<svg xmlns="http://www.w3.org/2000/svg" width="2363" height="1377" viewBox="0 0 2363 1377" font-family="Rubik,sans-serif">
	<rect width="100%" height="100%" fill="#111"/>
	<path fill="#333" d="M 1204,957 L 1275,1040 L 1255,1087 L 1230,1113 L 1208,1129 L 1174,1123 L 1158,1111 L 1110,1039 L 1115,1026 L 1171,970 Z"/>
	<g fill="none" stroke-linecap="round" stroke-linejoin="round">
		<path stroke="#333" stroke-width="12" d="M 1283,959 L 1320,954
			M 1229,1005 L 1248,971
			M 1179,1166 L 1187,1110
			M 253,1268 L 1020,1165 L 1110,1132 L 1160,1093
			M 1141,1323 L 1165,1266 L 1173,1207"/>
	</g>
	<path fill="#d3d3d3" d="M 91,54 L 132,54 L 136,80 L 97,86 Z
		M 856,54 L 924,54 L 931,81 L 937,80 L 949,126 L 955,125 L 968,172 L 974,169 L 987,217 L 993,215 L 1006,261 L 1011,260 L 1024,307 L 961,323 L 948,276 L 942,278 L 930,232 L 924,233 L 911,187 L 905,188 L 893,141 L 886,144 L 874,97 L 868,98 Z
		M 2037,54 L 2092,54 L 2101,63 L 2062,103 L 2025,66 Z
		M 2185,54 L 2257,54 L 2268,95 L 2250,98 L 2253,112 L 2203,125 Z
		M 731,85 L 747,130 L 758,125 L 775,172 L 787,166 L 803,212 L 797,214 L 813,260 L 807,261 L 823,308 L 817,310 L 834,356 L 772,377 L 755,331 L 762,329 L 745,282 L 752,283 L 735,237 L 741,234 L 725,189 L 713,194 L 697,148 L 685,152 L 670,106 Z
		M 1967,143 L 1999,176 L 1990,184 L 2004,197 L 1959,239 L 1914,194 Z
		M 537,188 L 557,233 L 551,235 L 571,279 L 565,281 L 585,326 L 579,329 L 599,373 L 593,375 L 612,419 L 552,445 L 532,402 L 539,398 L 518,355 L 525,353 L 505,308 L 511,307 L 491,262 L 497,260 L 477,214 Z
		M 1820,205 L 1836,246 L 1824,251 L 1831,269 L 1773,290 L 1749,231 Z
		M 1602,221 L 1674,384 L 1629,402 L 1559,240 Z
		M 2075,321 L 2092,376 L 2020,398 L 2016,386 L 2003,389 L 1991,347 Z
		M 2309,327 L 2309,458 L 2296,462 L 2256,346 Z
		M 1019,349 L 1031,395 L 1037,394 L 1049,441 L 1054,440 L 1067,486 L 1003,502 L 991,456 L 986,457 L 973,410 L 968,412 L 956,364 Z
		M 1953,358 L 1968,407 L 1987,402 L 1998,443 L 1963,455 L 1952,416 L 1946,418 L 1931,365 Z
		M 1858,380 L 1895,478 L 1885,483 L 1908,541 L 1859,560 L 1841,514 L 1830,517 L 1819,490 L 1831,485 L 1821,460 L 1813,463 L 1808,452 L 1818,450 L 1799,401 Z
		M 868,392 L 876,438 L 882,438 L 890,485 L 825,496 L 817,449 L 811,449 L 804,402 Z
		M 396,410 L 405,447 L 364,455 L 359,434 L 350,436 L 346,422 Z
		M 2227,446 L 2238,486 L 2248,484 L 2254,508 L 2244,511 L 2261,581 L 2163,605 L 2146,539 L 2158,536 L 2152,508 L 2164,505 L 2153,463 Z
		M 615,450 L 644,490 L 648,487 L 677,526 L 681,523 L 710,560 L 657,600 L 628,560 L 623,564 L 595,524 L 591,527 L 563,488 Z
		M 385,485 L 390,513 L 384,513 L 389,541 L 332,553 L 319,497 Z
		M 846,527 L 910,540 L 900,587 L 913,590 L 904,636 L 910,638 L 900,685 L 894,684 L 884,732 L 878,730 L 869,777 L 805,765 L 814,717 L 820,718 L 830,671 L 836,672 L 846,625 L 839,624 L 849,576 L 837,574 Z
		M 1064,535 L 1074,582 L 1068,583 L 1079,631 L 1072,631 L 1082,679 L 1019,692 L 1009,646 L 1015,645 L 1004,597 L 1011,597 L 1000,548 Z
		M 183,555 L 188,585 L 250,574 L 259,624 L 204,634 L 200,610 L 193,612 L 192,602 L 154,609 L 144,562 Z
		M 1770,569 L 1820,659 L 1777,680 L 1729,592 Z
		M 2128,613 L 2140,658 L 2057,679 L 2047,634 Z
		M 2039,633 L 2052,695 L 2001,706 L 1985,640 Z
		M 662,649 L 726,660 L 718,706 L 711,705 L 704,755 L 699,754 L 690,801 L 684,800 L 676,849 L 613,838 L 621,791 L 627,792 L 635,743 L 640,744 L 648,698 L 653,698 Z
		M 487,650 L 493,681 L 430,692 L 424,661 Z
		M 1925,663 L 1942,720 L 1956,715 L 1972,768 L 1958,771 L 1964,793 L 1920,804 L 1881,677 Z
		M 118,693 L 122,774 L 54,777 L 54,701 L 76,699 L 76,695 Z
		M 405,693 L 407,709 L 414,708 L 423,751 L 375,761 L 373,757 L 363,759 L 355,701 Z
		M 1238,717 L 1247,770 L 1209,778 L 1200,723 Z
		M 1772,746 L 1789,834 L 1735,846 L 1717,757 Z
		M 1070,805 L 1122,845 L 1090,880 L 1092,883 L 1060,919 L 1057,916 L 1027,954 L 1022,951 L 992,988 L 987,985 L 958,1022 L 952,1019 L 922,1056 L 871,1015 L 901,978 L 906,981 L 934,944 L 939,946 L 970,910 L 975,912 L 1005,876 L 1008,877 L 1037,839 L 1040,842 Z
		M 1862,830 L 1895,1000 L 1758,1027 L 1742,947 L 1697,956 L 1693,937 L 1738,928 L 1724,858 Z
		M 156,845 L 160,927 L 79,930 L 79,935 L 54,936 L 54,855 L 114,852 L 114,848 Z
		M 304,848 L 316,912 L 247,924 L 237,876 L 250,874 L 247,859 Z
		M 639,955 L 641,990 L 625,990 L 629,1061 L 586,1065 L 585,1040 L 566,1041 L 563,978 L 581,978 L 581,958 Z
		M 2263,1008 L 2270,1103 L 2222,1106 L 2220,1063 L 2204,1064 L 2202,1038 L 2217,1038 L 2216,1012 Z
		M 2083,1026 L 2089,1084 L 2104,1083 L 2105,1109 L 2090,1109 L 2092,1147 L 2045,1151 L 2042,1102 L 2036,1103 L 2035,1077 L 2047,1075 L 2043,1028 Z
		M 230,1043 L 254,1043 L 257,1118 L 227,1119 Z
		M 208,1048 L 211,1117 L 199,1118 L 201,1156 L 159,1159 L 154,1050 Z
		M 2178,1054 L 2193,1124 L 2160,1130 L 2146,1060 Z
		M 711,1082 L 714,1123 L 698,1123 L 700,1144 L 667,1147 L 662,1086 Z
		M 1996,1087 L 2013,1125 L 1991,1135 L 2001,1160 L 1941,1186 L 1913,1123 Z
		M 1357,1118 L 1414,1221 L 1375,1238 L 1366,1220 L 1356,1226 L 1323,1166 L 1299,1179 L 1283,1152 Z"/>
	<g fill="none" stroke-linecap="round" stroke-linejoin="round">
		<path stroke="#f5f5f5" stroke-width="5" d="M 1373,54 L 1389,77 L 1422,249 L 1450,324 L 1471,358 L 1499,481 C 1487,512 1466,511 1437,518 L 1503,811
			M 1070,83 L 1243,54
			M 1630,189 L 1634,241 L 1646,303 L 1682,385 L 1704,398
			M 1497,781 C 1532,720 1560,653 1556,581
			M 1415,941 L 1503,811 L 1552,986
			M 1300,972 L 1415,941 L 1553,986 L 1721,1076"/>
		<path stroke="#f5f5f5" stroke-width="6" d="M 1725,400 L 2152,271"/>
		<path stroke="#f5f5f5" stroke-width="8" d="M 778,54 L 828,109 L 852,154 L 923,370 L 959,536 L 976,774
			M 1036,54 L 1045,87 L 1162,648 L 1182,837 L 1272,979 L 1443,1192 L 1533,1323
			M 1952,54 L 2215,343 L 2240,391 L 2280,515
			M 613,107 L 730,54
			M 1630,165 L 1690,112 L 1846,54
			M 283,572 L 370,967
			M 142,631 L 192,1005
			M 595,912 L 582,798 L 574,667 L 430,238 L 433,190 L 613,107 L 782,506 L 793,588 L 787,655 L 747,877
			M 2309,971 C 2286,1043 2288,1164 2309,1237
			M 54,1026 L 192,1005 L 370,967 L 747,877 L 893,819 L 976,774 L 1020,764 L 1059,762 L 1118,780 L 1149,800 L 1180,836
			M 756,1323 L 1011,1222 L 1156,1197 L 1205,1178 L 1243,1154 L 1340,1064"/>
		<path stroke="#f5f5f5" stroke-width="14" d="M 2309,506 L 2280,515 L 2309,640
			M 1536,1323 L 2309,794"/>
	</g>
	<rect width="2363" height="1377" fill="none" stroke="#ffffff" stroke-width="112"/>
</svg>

::::::::

GOAL OF THE EXERCISE. Retype word for word the lines running from the line containing "M 756,1323 L" to the end of the listing, and only those.

WRITTEN SOLUTION.
			M 756,1323 L 1011,1222 L 1156,1197 L 1205,1178 L 1243,1154 L 1340,1064"/>
		<path stroke="#f5f5f5" stroke-width="14" d="M 2309,506 L 2280,515 L 2309,640
			M 1536,1323 L 2309,794"/>
	</g>
	<rect width="2363" height="1377" fill="none" stroke="#ffffff" stroke-width="112"/>
</svg>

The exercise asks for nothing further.